Later that day, one of Tom’s friends contacted him and told him there was a post on Reddit describing his binder and saying it had been found. “I don’t go to Reddit very often and have never bothered making an account,” Tom wrote in his own Reddit post. “The amount of emotions of relief, happiness and strength that flowed into me was something I’ve never experienced before.”
Tom quickly created a Reddit account and sent a private message to the person who made made the post, whose account was called “Lolhentai4ever”. (“It’s basically … a joke between friends,” Andrew said of the username. “I was never really expecting to become this known.”) Tom described his binder and its contents, and they arranged an exchange the following day.
Trains, taxis and a blueberry tart
The next day, which also happened to be Columbus Day, Tom a took train and a taxi to Andrew’s home, carrying a blueberry tart and a thank-you card. The teenager’s mom answered the door. Tom was worried she would think he was a “weird stranger in his 50s randomly showing up on Columbus Day,” but she knew why he was there and called Andrew to the door.
After confirming that Tom was the binder’s owner and viewing his driver’s license, Andrew expected that he would return the binder and Tom would be on his way. Instead, his mom invited the man in to join them in eating the pastry he had brought. “We spent a good time talking about the collection, Mr. Grayson himself, and Magic in general,” Andrew said. “He tried to give us a thank-you card with money in it, but [we] rejected it.”
After talking about Magic, Tom and Andrew played a game using two of Andrew’s Standard decks, Atarka Red and GW Hardened Scales. Before he left, Tom told Andrew he could pick two cards out of the binder. The first card he picked was the Wooded Foothills Expedition so he could use it in his Atarka Red deck.
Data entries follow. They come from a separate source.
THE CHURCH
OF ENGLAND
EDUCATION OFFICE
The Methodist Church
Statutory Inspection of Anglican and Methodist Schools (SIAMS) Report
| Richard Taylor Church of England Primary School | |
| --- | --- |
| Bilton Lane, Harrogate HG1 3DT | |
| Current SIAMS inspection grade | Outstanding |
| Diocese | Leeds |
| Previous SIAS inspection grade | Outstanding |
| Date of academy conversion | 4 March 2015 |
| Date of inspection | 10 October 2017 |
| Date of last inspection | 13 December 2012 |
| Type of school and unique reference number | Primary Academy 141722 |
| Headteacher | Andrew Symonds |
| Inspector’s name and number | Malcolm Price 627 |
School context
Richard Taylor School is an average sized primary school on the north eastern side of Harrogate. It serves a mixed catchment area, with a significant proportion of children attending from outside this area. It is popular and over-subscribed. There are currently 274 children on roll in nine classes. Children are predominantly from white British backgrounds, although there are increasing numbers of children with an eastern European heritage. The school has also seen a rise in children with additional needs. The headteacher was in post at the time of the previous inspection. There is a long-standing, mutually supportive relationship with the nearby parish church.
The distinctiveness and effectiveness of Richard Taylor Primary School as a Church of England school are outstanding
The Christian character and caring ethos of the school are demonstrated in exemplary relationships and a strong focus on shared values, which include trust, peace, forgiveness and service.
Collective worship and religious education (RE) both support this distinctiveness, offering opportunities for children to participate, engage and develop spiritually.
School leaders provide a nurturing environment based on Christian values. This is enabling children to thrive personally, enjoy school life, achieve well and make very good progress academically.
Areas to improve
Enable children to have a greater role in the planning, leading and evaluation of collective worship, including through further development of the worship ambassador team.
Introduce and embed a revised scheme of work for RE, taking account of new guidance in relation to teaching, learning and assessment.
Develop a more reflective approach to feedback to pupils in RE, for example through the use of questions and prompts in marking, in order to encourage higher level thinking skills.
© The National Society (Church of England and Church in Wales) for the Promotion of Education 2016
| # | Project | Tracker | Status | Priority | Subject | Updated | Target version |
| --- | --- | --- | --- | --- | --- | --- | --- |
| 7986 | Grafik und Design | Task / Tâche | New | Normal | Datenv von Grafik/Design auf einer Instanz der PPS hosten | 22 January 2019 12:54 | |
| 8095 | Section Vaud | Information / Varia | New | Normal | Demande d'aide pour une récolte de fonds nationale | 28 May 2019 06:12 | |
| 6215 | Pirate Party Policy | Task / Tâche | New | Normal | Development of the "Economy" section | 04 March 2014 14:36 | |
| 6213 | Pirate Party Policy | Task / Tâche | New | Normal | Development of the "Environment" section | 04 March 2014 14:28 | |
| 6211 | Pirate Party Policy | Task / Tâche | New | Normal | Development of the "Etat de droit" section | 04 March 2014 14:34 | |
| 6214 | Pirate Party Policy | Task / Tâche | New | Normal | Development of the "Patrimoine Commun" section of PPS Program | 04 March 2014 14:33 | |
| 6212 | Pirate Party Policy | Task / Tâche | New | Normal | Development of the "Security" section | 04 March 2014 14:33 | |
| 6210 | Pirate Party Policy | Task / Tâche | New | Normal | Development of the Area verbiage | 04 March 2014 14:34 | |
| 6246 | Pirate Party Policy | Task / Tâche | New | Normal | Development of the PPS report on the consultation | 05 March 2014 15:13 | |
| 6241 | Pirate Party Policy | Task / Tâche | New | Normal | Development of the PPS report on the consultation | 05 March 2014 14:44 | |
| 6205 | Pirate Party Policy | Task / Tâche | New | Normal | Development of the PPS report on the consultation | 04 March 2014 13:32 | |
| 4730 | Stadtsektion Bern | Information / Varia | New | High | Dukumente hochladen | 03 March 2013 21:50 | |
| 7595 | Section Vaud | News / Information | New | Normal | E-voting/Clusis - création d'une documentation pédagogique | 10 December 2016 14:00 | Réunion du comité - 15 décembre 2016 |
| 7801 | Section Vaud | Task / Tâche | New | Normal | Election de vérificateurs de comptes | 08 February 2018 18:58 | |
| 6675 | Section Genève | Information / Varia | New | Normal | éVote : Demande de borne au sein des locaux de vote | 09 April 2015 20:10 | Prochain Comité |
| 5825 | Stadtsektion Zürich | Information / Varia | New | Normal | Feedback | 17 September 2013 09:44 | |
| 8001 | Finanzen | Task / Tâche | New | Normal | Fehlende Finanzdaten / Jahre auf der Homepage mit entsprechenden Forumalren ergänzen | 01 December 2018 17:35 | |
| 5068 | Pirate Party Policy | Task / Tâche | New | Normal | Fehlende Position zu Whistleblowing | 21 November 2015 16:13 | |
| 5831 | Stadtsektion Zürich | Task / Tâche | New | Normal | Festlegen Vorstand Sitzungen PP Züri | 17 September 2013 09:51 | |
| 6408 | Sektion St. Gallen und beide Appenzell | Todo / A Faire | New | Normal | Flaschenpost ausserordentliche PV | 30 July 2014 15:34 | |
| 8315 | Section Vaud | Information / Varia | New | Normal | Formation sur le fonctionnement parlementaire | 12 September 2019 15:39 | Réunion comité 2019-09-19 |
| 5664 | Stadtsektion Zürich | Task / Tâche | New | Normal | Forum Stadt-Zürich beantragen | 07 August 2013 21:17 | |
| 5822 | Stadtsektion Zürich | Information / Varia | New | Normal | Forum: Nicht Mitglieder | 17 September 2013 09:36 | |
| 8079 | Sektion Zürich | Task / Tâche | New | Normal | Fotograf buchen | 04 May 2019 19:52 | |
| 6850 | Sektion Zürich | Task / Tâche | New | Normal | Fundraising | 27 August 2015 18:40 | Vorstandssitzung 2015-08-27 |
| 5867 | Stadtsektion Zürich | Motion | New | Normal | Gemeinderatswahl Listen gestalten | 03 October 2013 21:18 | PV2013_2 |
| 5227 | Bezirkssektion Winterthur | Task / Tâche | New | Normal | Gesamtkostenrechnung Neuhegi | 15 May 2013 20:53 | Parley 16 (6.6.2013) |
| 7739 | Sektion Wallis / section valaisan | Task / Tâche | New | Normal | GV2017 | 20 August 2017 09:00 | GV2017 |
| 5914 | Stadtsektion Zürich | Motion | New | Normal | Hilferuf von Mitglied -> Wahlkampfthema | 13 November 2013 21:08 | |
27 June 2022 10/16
Then he picked a Glorious Anthem promo that looked cool. “I didn’t even think it could be that expensive because the normal card goes for around a dollar I think,” Andrew said (the average price for a non-foil Glorious Anthem is $1.50).
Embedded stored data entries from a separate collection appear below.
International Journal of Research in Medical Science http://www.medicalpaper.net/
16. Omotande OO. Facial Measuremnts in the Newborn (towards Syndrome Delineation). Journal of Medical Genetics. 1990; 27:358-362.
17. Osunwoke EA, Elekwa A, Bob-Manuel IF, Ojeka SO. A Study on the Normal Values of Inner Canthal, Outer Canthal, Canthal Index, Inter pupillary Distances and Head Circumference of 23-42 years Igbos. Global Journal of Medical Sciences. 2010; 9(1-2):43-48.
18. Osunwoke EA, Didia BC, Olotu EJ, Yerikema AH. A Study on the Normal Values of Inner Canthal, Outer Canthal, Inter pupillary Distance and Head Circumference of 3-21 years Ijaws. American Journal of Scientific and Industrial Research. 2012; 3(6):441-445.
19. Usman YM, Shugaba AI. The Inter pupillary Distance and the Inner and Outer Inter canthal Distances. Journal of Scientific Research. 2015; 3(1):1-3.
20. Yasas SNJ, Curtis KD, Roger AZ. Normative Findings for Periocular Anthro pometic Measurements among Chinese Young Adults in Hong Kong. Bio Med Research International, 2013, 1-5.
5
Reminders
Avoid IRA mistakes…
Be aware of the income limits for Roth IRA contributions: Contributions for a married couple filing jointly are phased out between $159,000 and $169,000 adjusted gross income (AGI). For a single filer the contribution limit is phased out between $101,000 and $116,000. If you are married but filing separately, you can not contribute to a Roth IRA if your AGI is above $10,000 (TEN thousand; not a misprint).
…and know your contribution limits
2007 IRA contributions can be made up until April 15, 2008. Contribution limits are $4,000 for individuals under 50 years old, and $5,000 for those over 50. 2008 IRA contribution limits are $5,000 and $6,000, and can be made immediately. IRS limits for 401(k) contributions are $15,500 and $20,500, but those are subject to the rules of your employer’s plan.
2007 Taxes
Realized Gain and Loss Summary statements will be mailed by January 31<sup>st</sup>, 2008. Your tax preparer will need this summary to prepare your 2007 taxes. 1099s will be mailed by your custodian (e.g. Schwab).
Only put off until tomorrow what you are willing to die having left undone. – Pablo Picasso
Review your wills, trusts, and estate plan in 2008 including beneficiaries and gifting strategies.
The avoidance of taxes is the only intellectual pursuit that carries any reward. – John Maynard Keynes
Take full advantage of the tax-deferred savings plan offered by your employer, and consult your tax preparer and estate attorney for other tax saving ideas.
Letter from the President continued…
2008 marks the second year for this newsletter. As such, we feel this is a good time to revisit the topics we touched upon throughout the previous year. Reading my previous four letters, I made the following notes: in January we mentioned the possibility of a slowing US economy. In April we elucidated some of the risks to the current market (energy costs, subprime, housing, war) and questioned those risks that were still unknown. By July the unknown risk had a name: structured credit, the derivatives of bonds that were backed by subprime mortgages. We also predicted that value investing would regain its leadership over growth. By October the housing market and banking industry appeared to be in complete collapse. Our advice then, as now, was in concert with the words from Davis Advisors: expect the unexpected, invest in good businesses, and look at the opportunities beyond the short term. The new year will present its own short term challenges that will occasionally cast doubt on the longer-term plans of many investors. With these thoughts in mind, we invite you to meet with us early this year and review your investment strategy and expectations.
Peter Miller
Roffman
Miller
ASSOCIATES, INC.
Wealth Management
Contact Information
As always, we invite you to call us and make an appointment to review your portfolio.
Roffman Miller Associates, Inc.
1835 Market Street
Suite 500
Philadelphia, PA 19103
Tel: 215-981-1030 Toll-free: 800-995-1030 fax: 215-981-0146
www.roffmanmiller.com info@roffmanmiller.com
Little did Andrew know, the promo was worth far more.
“I know I couldn’t have accepted it if I had known,” said Andrew, “and I think Mr. Grayson gave it to me without telling me because he knew I would.” After he discovered the card’s worth, he decided to hold onto it and put it in a family member’s safe.
In the days following the incident, Andrew has received many messages on Reddit offering to send him gifts, most of which he has turned down. Among the offers he accepted were:
- A personal gift from a Wizards of the Coast representative.
- A play-mat from Magic artist Noah Bradley.
- A game store owner offering to send Andrew some cards for an EDH deck he is building.
“With accepting gifts, I think I drew the line at… actual money,” Andrew said. “I’m really happy that I made the right decision and… contributed to the Magic community in a positive way.”